Put the lines of the records below into a Markdown table with two columns, Row and Line, starting at the line that contains "genus: Xanthoria" and ending at the line that contains "scientific name: Tyria jacobaeae", both included. Number each row and skip any blank lines.

→ Input for this task
▽

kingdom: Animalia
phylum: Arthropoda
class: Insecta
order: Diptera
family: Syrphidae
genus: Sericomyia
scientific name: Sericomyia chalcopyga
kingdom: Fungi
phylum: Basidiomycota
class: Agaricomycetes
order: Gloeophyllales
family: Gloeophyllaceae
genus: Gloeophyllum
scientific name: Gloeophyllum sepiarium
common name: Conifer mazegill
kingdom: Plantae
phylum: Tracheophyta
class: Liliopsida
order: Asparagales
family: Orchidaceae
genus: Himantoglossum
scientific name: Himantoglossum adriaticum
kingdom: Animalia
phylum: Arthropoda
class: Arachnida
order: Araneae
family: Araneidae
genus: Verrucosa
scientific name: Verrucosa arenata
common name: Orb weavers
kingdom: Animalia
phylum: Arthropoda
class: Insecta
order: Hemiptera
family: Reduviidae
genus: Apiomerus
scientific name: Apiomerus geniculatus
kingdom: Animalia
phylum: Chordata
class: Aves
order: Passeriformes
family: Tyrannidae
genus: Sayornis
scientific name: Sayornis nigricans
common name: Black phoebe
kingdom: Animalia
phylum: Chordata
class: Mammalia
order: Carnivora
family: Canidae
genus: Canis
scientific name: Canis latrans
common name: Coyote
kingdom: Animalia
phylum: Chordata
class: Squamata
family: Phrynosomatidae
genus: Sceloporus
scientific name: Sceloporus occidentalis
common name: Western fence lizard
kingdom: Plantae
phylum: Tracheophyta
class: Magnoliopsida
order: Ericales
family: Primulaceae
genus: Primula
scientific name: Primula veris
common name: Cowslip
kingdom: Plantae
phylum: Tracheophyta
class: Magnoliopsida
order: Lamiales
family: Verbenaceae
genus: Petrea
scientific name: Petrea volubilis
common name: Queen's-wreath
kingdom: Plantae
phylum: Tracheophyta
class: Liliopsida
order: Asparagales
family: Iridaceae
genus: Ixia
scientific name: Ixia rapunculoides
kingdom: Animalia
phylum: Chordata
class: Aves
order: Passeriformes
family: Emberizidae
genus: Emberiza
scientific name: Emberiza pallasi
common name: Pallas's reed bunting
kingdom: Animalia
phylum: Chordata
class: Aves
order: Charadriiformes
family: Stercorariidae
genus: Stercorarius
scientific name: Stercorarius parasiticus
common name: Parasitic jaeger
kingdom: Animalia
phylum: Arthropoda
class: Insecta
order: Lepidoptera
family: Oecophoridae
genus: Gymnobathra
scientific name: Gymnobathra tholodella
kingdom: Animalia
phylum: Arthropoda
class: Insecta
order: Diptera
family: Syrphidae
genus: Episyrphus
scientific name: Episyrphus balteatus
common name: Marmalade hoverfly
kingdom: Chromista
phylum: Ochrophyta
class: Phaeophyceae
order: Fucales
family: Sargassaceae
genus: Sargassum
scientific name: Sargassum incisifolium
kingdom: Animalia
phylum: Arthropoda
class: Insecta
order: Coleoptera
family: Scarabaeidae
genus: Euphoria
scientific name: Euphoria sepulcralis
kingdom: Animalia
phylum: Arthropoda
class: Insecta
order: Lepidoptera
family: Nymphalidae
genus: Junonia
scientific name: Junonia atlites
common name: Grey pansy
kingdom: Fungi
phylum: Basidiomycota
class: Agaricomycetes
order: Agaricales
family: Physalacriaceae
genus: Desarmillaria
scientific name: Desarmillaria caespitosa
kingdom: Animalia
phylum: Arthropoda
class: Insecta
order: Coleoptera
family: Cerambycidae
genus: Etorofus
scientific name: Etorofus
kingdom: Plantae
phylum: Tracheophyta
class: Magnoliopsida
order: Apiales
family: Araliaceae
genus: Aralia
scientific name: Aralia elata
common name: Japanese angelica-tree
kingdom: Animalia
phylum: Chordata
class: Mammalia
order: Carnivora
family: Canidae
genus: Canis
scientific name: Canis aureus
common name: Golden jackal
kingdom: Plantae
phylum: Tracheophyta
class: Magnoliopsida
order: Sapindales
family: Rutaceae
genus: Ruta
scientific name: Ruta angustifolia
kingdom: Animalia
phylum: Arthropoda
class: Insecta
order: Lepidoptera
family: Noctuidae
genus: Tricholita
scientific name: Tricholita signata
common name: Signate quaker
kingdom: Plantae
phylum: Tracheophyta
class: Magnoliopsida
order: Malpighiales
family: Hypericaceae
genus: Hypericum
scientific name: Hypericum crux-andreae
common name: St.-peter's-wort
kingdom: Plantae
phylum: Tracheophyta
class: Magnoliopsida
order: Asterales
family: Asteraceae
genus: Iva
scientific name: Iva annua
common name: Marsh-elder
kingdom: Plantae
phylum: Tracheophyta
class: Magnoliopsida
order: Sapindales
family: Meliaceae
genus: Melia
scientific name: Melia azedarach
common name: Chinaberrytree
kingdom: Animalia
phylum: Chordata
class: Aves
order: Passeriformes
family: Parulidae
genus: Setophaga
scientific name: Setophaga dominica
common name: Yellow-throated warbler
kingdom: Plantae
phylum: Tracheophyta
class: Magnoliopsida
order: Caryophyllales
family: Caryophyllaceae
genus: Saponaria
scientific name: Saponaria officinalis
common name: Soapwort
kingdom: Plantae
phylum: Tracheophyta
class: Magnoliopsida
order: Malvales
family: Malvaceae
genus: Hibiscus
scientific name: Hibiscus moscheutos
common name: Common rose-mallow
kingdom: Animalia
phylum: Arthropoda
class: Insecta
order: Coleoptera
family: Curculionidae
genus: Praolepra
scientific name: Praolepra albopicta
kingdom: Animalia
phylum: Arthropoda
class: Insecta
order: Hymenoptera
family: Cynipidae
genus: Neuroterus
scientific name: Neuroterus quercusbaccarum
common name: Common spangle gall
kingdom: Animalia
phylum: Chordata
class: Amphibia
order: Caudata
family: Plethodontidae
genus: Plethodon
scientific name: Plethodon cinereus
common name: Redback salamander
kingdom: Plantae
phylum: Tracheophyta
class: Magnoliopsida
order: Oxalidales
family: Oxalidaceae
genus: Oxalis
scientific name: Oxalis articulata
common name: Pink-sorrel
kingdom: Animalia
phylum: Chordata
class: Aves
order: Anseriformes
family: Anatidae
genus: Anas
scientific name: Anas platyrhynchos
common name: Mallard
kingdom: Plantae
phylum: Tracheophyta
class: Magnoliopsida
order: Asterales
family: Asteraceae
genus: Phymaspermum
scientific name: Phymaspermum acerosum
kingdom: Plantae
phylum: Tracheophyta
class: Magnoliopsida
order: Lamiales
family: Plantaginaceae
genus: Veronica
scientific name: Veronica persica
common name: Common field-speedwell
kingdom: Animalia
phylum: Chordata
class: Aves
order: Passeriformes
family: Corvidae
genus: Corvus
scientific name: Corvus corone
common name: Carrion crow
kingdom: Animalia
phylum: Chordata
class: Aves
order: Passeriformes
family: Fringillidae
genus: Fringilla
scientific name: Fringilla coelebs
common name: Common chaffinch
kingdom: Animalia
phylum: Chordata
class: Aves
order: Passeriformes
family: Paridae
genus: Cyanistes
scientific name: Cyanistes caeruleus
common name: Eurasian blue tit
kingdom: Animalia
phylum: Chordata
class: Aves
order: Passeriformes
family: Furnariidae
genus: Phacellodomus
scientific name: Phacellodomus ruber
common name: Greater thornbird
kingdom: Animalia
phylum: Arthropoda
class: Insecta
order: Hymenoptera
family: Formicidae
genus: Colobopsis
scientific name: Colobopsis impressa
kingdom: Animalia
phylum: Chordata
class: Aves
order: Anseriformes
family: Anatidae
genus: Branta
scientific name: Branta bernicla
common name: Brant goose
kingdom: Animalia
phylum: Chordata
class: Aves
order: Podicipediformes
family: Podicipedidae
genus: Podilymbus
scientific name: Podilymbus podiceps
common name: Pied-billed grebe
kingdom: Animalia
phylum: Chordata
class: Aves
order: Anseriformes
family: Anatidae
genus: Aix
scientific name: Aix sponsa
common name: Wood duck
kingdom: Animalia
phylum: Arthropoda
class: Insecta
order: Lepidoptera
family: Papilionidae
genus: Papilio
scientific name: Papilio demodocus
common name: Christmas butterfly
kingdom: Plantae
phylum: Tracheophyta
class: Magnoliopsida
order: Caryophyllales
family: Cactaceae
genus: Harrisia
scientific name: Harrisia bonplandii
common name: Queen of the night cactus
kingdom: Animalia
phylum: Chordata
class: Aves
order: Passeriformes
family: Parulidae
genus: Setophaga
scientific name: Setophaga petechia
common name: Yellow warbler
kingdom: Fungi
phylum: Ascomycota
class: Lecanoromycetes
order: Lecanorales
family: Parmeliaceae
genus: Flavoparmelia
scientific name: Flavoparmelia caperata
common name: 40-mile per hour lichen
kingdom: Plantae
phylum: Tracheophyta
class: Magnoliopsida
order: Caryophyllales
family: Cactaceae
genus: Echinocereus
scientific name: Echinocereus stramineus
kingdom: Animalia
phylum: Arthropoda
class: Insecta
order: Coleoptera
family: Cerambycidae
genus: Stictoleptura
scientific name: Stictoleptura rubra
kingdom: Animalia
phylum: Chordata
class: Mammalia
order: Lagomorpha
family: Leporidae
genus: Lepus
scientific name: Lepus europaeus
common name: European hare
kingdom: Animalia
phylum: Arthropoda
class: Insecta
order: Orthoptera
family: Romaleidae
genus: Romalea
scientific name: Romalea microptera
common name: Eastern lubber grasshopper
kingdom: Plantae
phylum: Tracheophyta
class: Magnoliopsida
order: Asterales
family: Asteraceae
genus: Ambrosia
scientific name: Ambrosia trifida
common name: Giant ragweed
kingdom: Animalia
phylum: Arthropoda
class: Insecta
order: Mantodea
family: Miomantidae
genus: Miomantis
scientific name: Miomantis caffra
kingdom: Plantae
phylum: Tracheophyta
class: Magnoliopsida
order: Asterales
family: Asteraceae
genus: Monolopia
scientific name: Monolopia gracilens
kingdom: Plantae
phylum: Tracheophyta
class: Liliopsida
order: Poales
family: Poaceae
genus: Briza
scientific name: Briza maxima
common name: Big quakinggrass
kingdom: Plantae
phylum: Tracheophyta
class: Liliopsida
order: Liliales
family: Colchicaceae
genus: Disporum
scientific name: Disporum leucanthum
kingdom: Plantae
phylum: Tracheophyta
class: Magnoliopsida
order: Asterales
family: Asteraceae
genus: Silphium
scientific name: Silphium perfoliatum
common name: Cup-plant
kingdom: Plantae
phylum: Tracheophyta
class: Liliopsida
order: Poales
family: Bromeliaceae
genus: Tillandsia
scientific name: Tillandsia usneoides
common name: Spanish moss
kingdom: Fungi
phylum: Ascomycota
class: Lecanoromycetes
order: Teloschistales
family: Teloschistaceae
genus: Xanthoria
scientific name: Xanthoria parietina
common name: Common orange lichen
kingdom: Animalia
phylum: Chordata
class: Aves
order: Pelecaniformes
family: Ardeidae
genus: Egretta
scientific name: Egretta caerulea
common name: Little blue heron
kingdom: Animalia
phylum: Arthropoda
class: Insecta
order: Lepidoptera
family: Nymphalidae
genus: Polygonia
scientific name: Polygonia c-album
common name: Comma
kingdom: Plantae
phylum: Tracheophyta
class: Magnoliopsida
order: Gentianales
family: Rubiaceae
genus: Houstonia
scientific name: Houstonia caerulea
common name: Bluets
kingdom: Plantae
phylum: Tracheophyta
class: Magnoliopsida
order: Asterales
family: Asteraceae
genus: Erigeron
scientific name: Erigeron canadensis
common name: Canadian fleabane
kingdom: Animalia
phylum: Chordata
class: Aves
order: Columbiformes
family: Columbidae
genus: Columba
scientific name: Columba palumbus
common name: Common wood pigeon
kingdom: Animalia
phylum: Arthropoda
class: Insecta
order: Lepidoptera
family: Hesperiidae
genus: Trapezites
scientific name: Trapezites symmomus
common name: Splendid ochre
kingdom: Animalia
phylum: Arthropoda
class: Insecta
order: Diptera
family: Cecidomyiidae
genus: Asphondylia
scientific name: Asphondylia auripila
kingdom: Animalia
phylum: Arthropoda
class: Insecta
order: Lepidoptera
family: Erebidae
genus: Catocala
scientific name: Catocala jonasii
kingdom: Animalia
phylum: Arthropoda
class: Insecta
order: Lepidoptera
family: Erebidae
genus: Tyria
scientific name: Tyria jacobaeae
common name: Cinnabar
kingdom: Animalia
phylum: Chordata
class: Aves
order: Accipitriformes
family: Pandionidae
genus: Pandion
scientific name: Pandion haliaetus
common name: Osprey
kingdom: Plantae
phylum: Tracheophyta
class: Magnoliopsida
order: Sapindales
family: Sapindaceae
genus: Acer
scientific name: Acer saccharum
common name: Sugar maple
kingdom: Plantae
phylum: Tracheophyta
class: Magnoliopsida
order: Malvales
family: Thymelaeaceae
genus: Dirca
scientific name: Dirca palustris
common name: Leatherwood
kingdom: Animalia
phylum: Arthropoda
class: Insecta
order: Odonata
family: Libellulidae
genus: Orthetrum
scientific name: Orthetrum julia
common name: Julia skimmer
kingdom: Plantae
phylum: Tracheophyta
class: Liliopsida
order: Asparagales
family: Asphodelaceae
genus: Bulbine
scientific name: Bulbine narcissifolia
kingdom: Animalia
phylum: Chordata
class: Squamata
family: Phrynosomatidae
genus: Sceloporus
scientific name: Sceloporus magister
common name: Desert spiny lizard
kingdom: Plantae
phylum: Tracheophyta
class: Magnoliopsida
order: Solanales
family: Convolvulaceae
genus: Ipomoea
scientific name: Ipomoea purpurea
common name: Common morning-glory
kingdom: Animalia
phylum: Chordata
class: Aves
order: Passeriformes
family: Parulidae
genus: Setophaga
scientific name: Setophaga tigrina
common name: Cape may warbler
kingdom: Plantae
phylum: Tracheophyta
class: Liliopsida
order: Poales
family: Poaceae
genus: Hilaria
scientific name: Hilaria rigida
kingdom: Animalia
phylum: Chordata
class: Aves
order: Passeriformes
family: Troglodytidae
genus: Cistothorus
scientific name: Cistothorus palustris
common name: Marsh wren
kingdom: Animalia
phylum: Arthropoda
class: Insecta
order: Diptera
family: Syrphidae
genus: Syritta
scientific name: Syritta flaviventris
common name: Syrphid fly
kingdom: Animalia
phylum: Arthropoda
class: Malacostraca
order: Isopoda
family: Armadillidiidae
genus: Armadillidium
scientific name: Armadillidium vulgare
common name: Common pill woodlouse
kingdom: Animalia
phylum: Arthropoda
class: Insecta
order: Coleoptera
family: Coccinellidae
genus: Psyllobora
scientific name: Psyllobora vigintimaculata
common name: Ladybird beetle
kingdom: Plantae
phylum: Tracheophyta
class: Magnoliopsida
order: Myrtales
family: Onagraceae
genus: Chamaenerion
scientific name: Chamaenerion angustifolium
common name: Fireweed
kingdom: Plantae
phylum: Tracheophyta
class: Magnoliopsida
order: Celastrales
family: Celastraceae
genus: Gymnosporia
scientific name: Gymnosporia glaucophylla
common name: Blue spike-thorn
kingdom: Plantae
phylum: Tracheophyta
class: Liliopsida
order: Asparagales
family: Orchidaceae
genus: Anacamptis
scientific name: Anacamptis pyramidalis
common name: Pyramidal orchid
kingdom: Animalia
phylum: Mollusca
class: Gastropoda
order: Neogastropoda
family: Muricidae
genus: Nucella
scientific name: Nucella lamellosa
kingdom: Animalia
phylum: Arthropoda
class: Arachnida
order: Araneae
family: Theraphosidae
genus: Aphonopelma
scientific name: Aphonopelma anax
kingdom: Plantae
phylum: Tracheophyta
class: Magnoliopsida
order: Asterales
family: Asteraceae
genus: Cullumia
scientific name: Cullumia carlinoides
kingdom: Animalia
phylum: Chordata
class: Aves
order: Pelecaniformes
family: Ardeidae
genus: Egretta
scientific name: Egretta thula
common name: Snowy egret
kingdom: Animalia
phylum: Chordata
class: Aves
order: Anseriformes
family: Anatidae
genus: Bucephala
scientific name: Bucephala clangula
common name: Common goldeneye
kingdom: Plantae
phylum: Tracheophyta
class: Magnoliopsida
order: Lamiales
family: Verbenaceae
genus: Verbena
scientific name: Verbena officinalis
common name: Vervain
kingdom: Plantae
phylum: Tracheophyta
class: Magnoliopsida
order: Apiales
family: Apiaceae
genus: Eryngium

△

→ Solution for this exercise
| Row | Line |
|---|---|
| 1 | genus: Xanthoria |
| 2 | scientific name: Xanthoria parietina |
| 3 | common name: Common orange lichen |
| 4 | kingdom: Animalia |
| 5 | phylum: Chordata |
| 6 | class: Aves |
| 7 | order: Pelecaniformes |
| 8 | family: Ardeidae |
| 9 | genus: Egretta |
| 10 | scientific name: Egretta caerulea |
| 11 | common name: Little blue heron |
| 12 | kingdom: Animalia |
| 13 | phylum: Arthropoda |
| 14 | class: Insecta |
| 15 | order: Lepidoptera |
| 16 | family: Nymphalidae |
| 17 | genus: Polygonia |
| 18 | scientific name: Polygonia c-album |
| 19 | common name: Comma |
| 20 | kingdom: Plantae |
| 21 | phylum: Tracheophyta |
| 22 | class: Magnoliopsida |
| 23 | order: Gentianales |
| 24 | family: Rubiaceae |
| 25 | genus: Houstonia |
| 26 | scientific name: Houstonia caerulea |
| 27 | common name: Bluets |
| 28 | kingdom: Plantae |
| 29 | phylum: Tracheophyta |
| 30 | class: Magnoliopsida |
| 31 | order: Asterales |
| 32 | family: Asteraceae |
| 33 | genus: Erigeron |
| 34 | scientific name: Erigeron canadensis |
| 35 | common name: Canadian fleabane |
| 36 | kingdom: Animalia |
| 37 | phylum: Chordata |
| 38 | class: Aves |
| 39 | order: Columbiformes |
| 40 | family: Columbidae |
| 41 | genus: Columba |
| 42 | scientific name: Columba palumbus |
| 43 | common name: Common wood pigeon |
| 44 | kingdom: Animalia |
| 45 | phylum: Arthropoda |
| 46 | class: Insecta |
| 47 | order: Lepidoptera |
| 48 | family: Hesperiidae |
| 49 | genus: Trapezites |
| 50 | scientific name: Trapezites symmomus |
| 51 | common name: Splendid ochre |
| 52 | kingdom: Animalia |
| 53 | phylum: Arthropoda |
| 54 | class: Insecta |
| 55 | order: Diptera |
| 56 | family: Cecidomyiidae |
| 57 | genus: Asphondylia |
| 58 | scientific name: Asphondylia auripila |
| 59 | kingdom: Animalia |
| 60 | phylum: Arthropoda |
| 61 | class: Insecta |
| 62 | order: Lepidoptera |
| 63 | family: Erebidae |
| 64 | genus: Catocala |
| 65 | scientific name: Catocala jonasii |
| 66 | kingdom: Animalia |
| 67 | phylum: Arthropoda |
| 68 | class: Insecta |
| 69 | order: Lepidoptera |
| 70 | family: Erebidae |
| 71 | genus: Tyria |
| 72 | scientific name: Tyria jacobaeae |